Data entries:
>>>

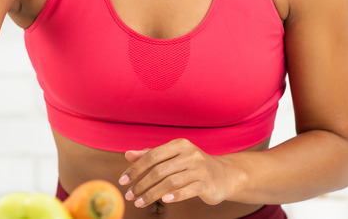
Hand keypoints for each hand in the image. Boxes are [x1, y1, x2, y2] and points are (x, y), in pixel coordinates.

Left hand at [119, 138, 236, 207]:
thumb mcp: (174, 157)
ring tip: (139, 202)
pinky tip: (164, 200)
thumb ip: (151, 155)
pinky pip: (187, 190)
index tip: (123, 180)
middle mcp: (190, 154)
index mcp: (180, 145)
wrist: (225, 175)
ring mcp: (199, 169)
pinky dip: (174, 196)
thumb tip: (128, 154)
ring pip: (170, 182)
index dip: (135, 168)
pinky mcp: (207, 183)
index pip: (152, 156)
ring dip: (151, 194)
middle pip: (159, 170)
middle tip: (129, 195)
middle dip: (141, 184)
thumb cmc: (193, 165)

<<<

Reproduce all the entries above exactly. Include no images.

COMPLETED TASK:
Hand keypoints for each hand in the image. Boxes are [x1, y1, x2, y2] and points are (x, y), in pixel coordinates.

Left hand at [119, 138, 236, 207]:
thumb mcp: (174, 157)
ring tip: (139, 202)
pinky tip: (164, 200)
thumb ip: (151, 155)
pinky pip: (187, 190)
index tip: (123, 180)
middle mcp: (190, 154)
index mcp: (180, 145)
wrist: (225, 175)
ring mcp: (199, 169)
pinky dip: (174, 196)
thumb tip: (128, 154)
ring pip: (170, 182)
index dip: (135, 168)
pinky mcp: (207, 183)
index pip: (152, 156)
ring dip: (151, 194)
middle pip: (159, 170)
middle tip: (129, 195)
middle dip: (141, 184)
thumb cmc: (193, 165)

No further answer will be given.